California law recognizes two kinds of child custody:
- Legal custody in which one or both parents will have the right to make important decisions for the child on issues such as education, health care, general welfare and the like;
- Physical custody which means with which parent or parents the child will reside.
Both kinds of custody can be either sole or joint. In sole custody arrangements, custody will be given to one parent or the other. In joint custody arrangements, custody will be split between the parents. Courts often order joint legal custody but designate only one parent with whom the children will spend the bulk of their time. Non-custodial parents are usually given significant visitation time with the children.

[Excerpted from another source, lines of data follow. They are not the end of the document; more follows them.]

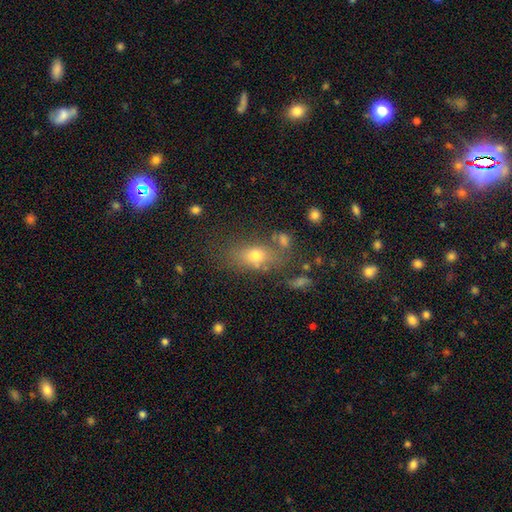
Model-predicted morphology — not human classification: Q: Smooth or featured?
A: smooth (70%); runner-up: featured or disk (17%)
Q: How rounded?
A: in between (74%); runner-up: round (19%)
Q: Merging?
A: none (61%); runner-up: minor disturbance (18%)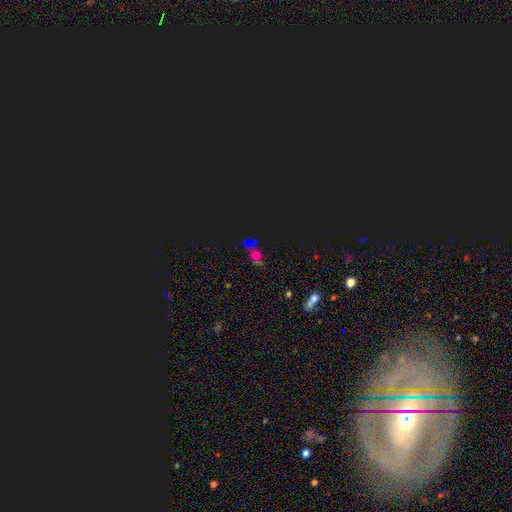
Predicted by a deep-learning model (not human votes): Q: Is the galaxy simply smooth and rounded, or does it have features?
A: star or artifact — 45%.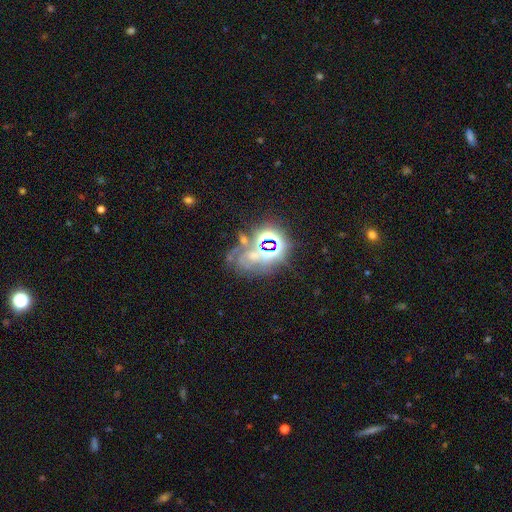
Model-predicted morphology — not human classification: Q: Smooth or featured?
A: star or artifact (50%); runner-up: featured or disk (29%)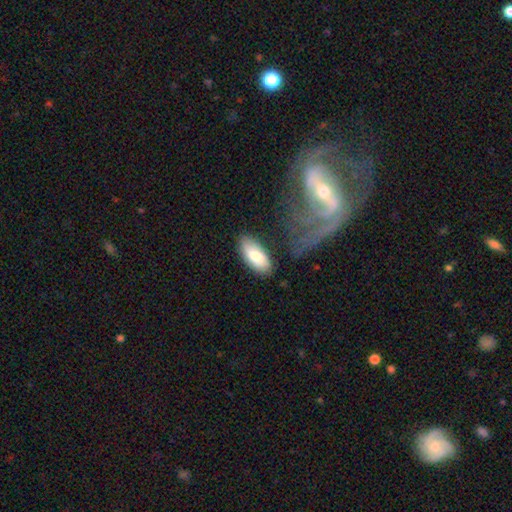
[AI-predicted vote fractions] Overall: smooth (78%). How rounded: in between (88%). Merging: none (79%).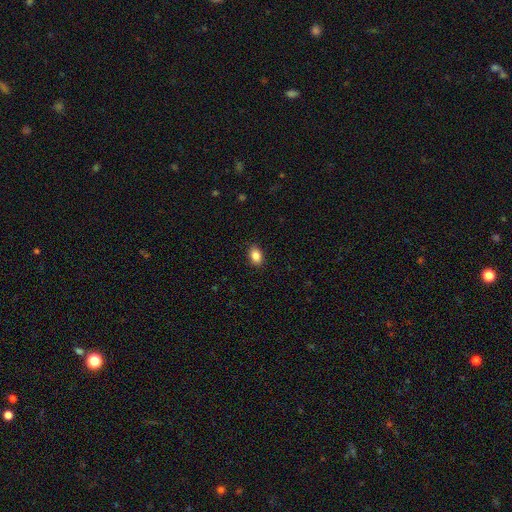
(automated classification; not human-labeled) This is clearly a smooth galaxy (86%). How rounded: clearly in between (82%). Merging: clearly none (89%).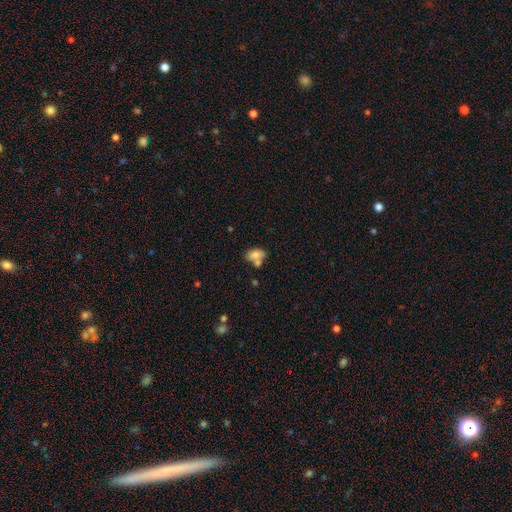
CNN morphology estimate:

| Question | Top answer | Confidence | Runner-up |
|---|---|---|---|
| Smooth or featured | smooth | 76% | featured or disk (15%) |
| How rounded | in between | 87% | round (11%) |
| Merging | none | 46% | merger (33%) |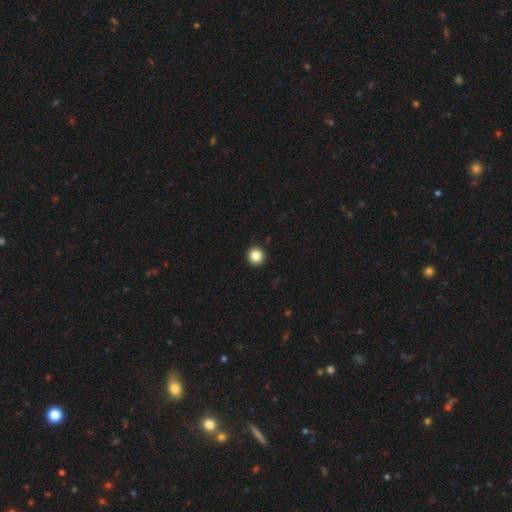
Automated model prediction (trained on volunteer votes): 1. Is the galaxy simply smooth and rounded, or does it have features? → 85% smooth, 11% star or artifact, 5% featured or disk.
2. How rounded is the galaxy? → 95% round, 4% in between, 1% cigar-shaped.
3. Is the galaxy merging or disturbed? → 94% none, 4% minor disturbance, 1% major disturbance, 1% merger.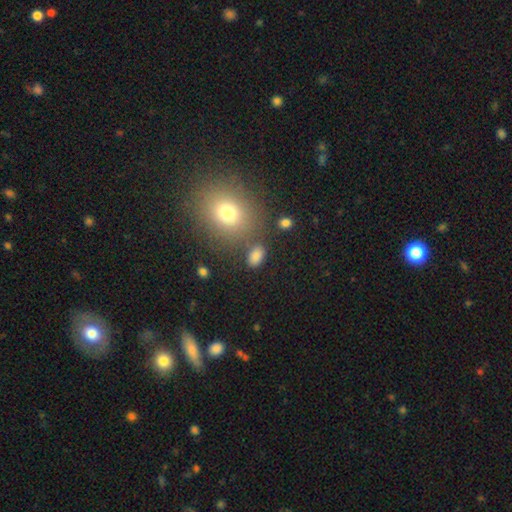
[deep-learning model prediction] Q: Smooth or featured?
A: smooth (82%); runner-up: star or artifact (12%)
Q: How rounded?
A: in between (84%); runner-up: round (14%)
Q: Merging?
A: none (73%); runner-up: minor disturbance (14%)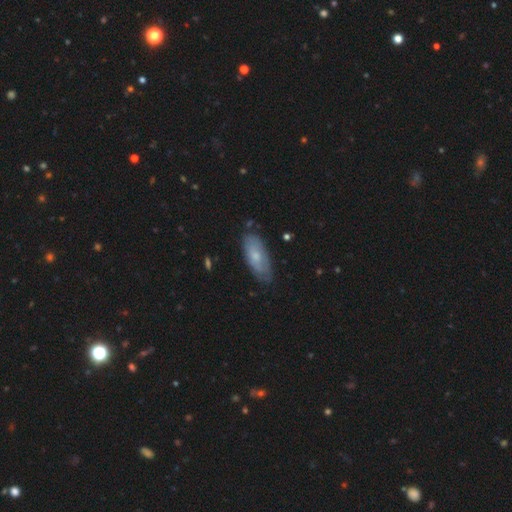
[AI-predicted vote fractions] Overall: smooth (59%; featured or disk 35%). How rounded: in between (80%). Merging: none (73%).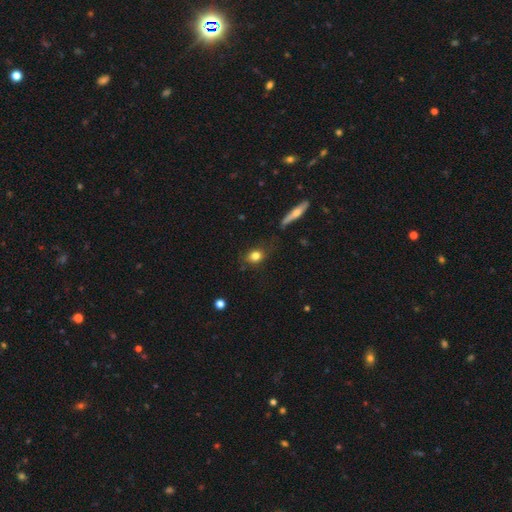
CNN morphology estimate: smooth 79%, featured or disk 11%, star or artifact 10%. Down the decision tree: how rounded — round (50%); merging — none (71%).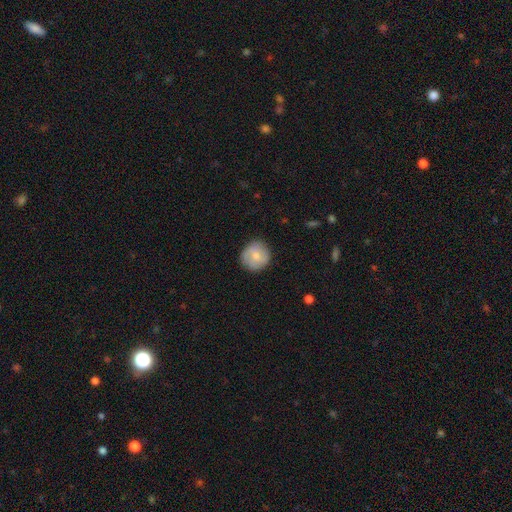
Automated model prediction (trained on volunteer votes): smooth-or-featured: smooth: 68% | featured or disk: 26% | star or artifact: 6%
  how-rounded: round: 91% | in between: 8% | cigar-shaped: 1%
  merging: none: 84% | minor disturbance: 12% | major disturbance: 3% | merger: 1%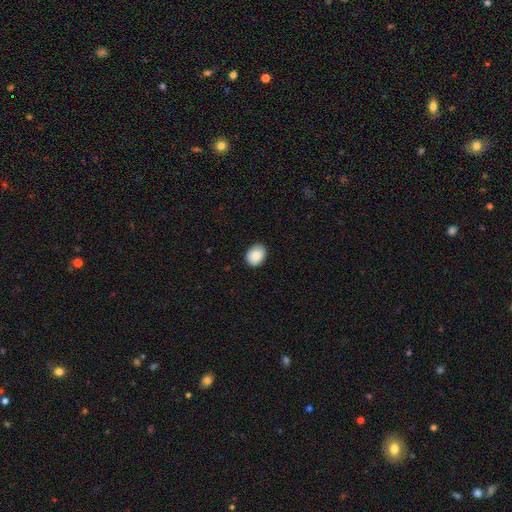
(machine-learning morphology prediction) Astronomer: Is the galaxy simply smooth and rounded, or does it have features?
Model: smooth — 88%.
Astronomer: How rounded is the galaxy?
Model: in between — 54% (runner-up: round, 45%).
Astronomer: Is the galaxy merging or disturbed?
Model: none — 87%.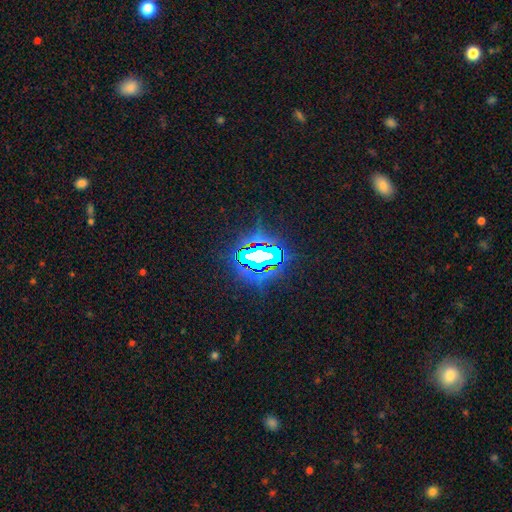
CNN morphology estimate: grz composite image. It shows a star or artifact, not a galaxy (74%).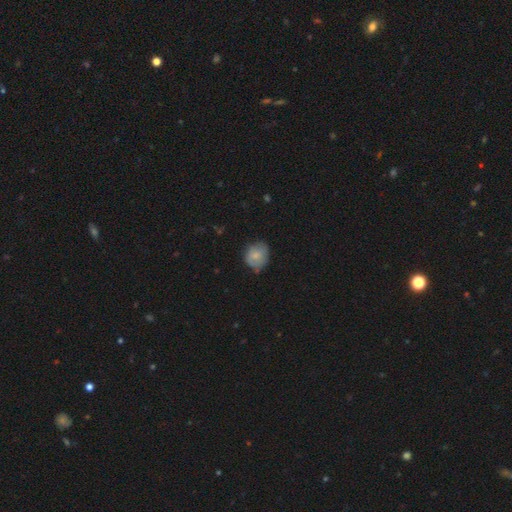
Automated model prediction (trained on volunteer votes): Smooth or featured?
  - smooth: 74% *
  - featured or disk: 19%
  - star or artifact: 8%
How rounded?
  - round: 68% *
  - in between: 31%
  - cigar-shaped: 1%
Merging?
  - none: 61% *
  - minor disturbance: 31%
  - major disturbance: 6%
  - merger: 2%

In making these decisions, the court must ensure that the best interests of the child are protected. In determining what kind of order serves the best interests of the child, the court must consider the age and health of the child, the emotional ties between the child and each parent, the ability of each parent to care for the child, whether the family has had incidents of violence and the child's connections to school, home and community. The best interests of the child is a fluid standard that often produces different results in different cases. An experienced divorce attorney can provide helpful advice on how the standard might be applied in a specific case.